O Parlamento Europeu, eleito em maio, tem a maior quota de sempre de eurocéticos. UKIP, no Reino Unido, Frente Nacional, em França, e Alternativa para a Alemanha ganham votos à custa da descrença dos europeus. A Fortaleza Europa ganha forma em legislação anti-imigração, como a do britânico David Cameron. Na Hungria é no próprio Governo, de Viktor Orbán, que a extrema-direita ganha fôlego. A rejeição desta Europa também se faz à esquerda (Podemos, em Espanha, e Syriza, na Grécia).
A 8 de março, um avião da companhia aérea Malaysia Airlines, desapareceu ao largo do Vietname. O Boeing 777 tinha 239 pessoas a bordo, de 14 nacionalidades. Uma situação sem paralelo, pelo número de passageiros, na história da aviação comercial. As autoridades malaias informaram mais tarde que a aeronave terá caído no Oceano Índico, a 2500 quilómetros da costa australiana. O mistério permanece.
Manifestações populares pró-democracia inéditas desde a transferência de soberania do Reino Unido para a China constituem um desafio ao poder central em Pequim. Em causa está o processo de eleição do chefe do executivo de Hong Kong: a China quer escolher os candidatos, os manifestantes uma escolha livre. A situação é seguida atentamente em Taiwan, que começa a olhar com ceticismo para a possível unificação com a China.

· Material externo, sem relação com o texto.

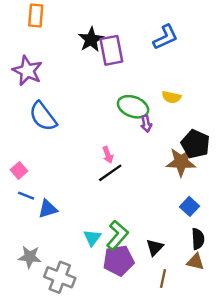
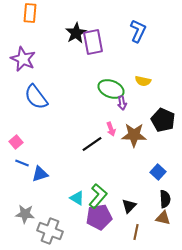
blue L-shape: (165, 37) -> (138, 31), turned -40
pink arrow: (108, 155) -> (111, 129), moved
brown star: (181, 162) -> (134, 135), moved
cyan triangle: (92, 238) -> (77, 198), turned -35

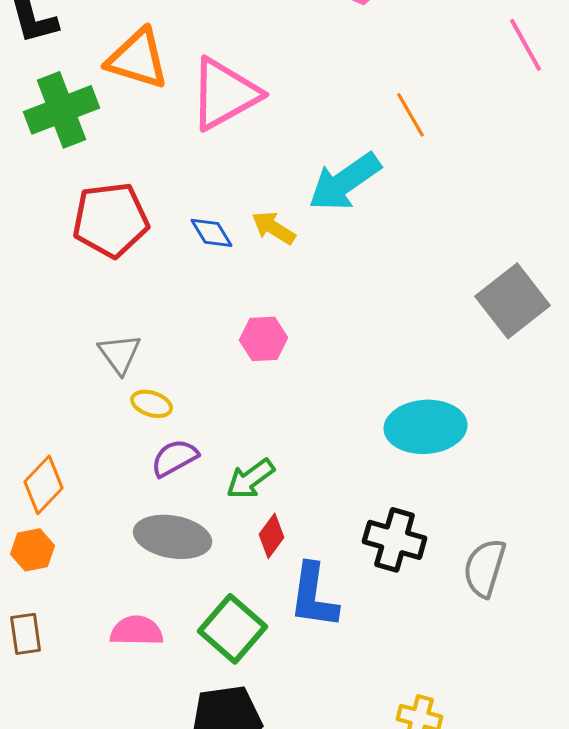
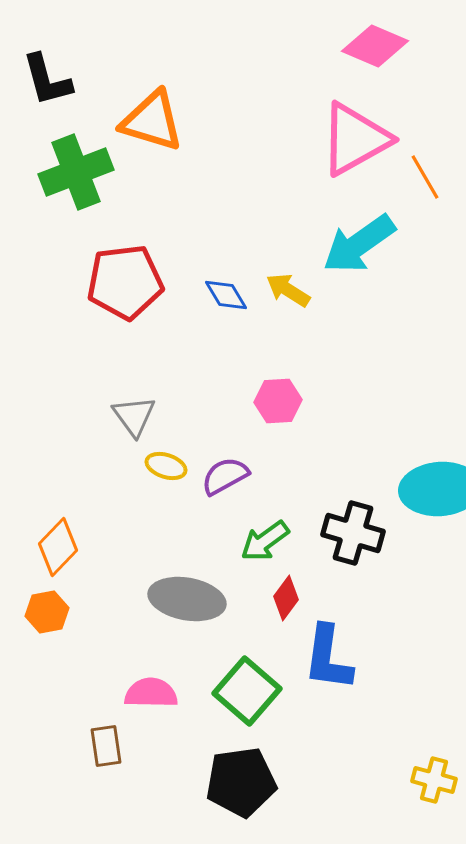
pink triangle: (225, 94) -> (355, 139), moved
purple semicircle: (175, 458) -> (225, 476), moved
black cross: (395, 540) -> (353, 533), moved
brown rectangle: (26, 634) -> (106, 746), moved

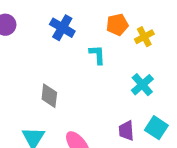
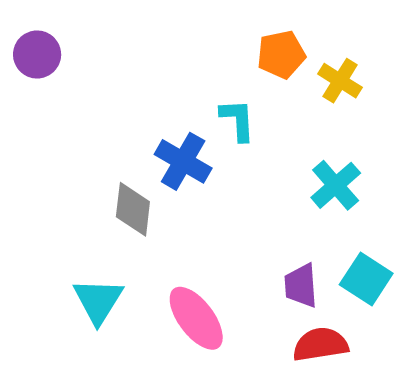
blue cross: (62, 28) -> (183, 161), moved
yellow cross: (144, 37) -> (340, 81), turned -30

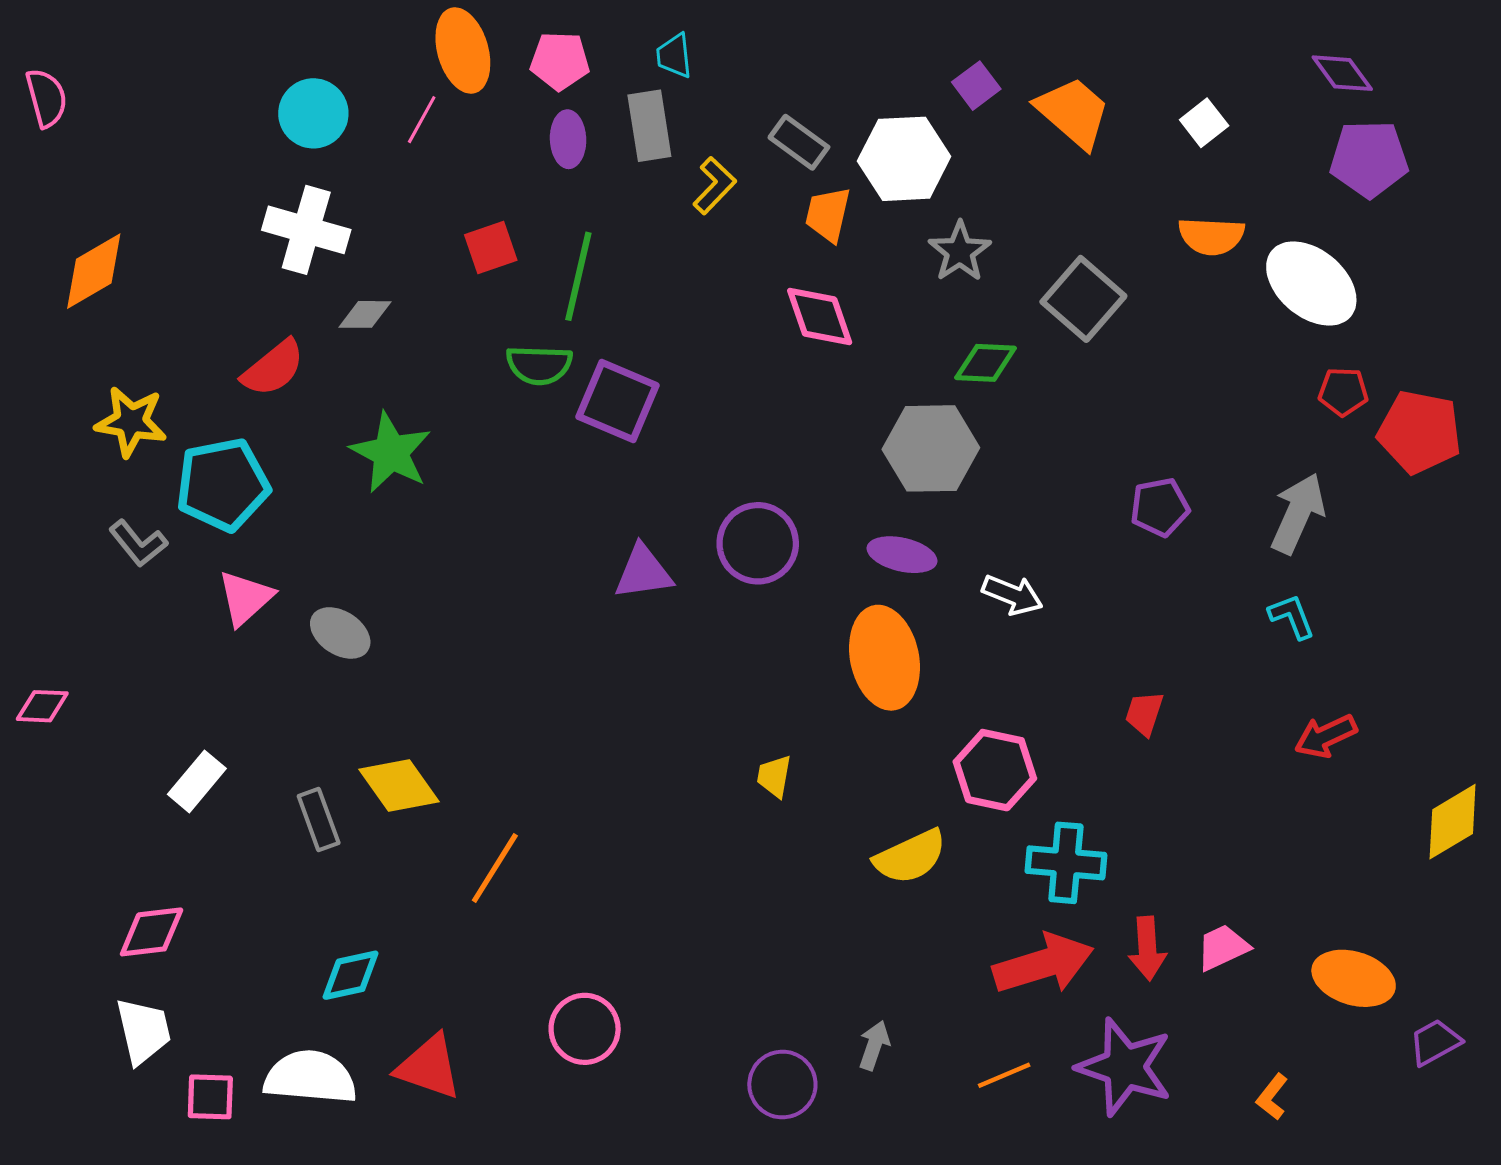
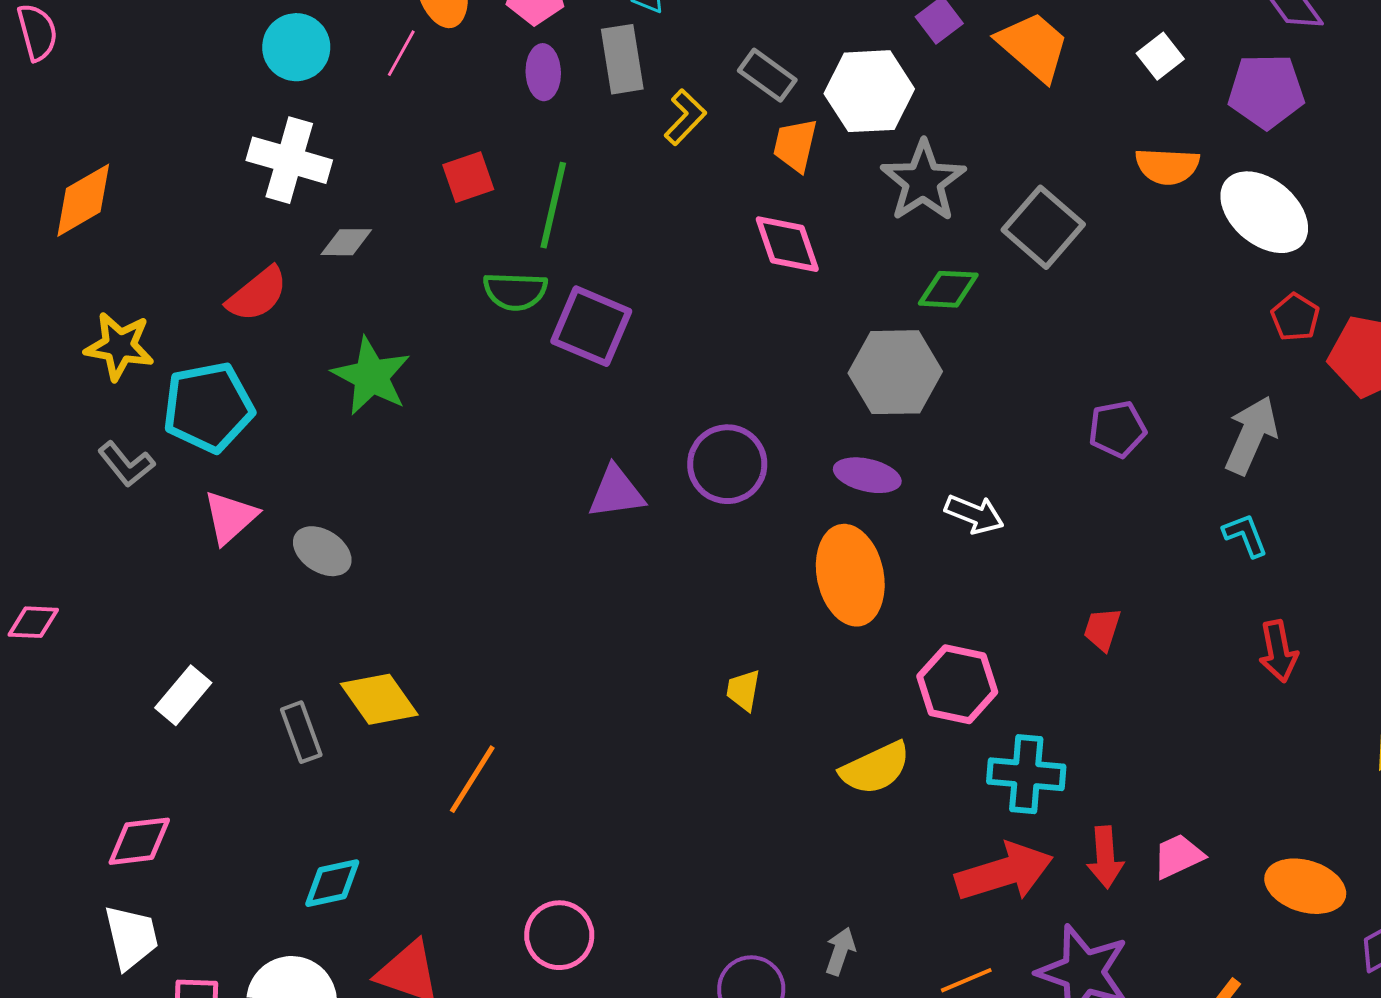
purple pentagon: (1369, 159) -> (1266, 91), moved
gray star: (960, 252) -> (923, 181), size x1.4
red pentagon: (1343, 392) -> (1295, 317), turned 30
red arrow: (1326, 736) -> (1278, 651), turned -76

A mais recente, e cruel, frente de batalha aberta pelas ondas de choque da Al-Qaeda foi para os leitores, como fora para os jornalistas do Expresso, o acontecimento do ano. Com uma margem confortável sobre o conflito da Ucrânia (36,99% contra 19,09%). Já o desencanto com a Europa — vivido também em Portugal, a avaliar pelos resultados das eleições de maio — fechou o pódio (15,22%).